The church continued its social advocacy for legal recognition of same-sex couples into the 21st century; it endorsed same-sex marriage in 2003 and called upon the Canadian government to do the same. After the Civil Marriage Act passed in 2005, the church urged the government not to reopen the issue. In 2012, the 41st General Council elected Gary Paterson as the first openly gay Moderator. The same council also approved a boycott of goods from Israeli settlements in the West Bank. This was the church's first boycott since an anti-apartheid boycott against South Africa in the 1980s. According to the church report that proposed the boycott, the authors consulted with Canadian-based Palestinian organizations, as well as "Jewish rabbis, individuals and organizations" among others. Still it incited controversy, with Canadian senators who affiliated with the United Church and the Centre for Israel and Jewish Affairs protesting the decision.

In 2015, Gretta Vosper, the minister of West Hill United Church and an avowed atheist, faced dismissal from her position by church governance. Initially found to be unsuitable for ministry by the Toronto Conference in 2016, Vosper reached a settlement in 2018 that allowed her to continue as the minister of West Hill United. In response to this internal decision, the offices of the General Council released a statement saying, "This [decision] doesn't alter in any way the belief of the United Church of Canada in God, a God most fully revealed to us as Christians in and through Jesus Christ.
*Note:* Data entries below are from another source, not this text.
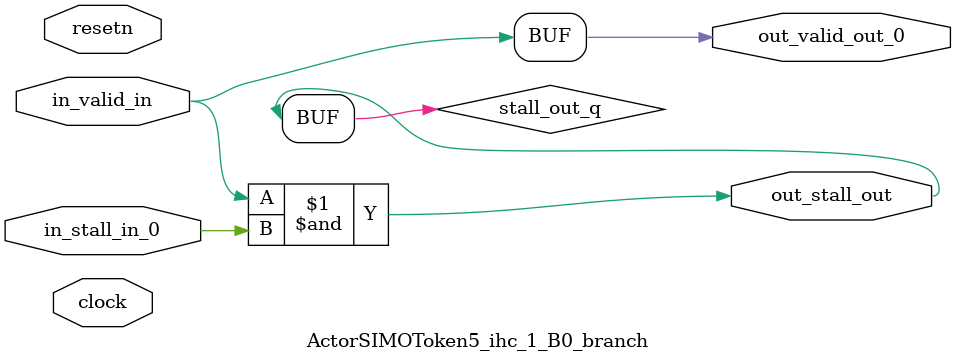
<source format=sv>



(* altera_attribute = "-name AUTO_SHIFT_REGISTER_RECOGNITION OFF; -name MESSAGE_DISABLE 10036; -name MESSAGE_DISABLE 10037; -name MESSAGE_DISABLE 14130; -name MESSAGE_DISABLE 14320; -name MESSAGE_DISABLE 15400; -name MESSAGE_DISABLE 14130; -name MESSAGE_DISABLE 10036; -name MESSAGE_DISABLE 12020; -name MESSAGE_DISABLE 12030; -name MESSAGE_DISABLE 12010; -name MESSAGE_DISABLE 12110; -name MESSAGE_DISABLE 14320; -name MESSAGE_DISABLE 13410; -name MESSAGE_DISABLE 113007; -name MESSAGE_DISABLE 10958" *)
module ActorSIMOToken5_ihc_1_B0_branch (
    input wire [0:0] in_stall_in_0,
    input wire [0:0] in_valid_in,
    output wire [0:0] out_stall_out,
    output wire [0:0] out_valid_out_0,
    input wire clock,
    input wire resetn
    );

    wire [0:0] stall_out_q;


    // stall_out(LOGICAL,6)
    assign stall_out_q = in_valid_in & in_stall_in_0;

    // out_stall_out(GPOUT,4)
    assign out_stall_out = stall_out_q;

    // out_valid_out_0(GPOUT,5)
    assign out_valid_out_0 = in_valid_in;

endmodule

</source>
Our church's statements of faith over the years have all been grounded in this understanding." A survey of 1,353 "United Church ministry personnel" published by the Vancouver Sun found that "a majority of the respondents (almost 95%) affirmed a belief in God, with a large number (almost 80%) affirming a belief in a supernatural, theistic God".

Several reforms were proposed at the 42nd General Council in 2015, including a reorganization from a four-court structure to a three-council structure and the elimination of "settlement", the practice of telling newly ordained ministers where they would first serve. These changes were subsequently approved by the wider church, and ratified at the 43rd General Council in July 2018.

During the early 21st century, the United Church experienced a significant decline in membership: from 640,000 in 2001 to 350,000 in 2021. In 2006, the church organized the "Emerging Spirit" outreach program for 30- to 40-year-olds, which included an advertising campaign and an online chat room. In the face of decreasing attendance, the General Council reduced its number of staff and the size of its grant program in 2013. Dwindling funds and congregations has led to church land, such as Deer Park United Church in Toronto and Sackville United Church in New Brunswick, being sold to property developers.

With the stated intent of "[keeping] real estate in the United Church" by constructing affordable homes on church land, the church formed the United Property Resource Corporation (UPRC) in 2020. Beginning in 2022, the church has funded Kindred Works, a for-profit company that is majority-owned by the church, to redevelop unused church land and existing buildings into rental properties. As the asset manager for UPRC, Kindred Works has received loans from the United Church and the Canada Mortgage and Housing Corporation. Most of Kindred Works' projects, such as St Luke's United Church, are located in Ontario and are designed by KPMB Architects. As of 2026, the church has completed 131 homes towards its aim of 5,000.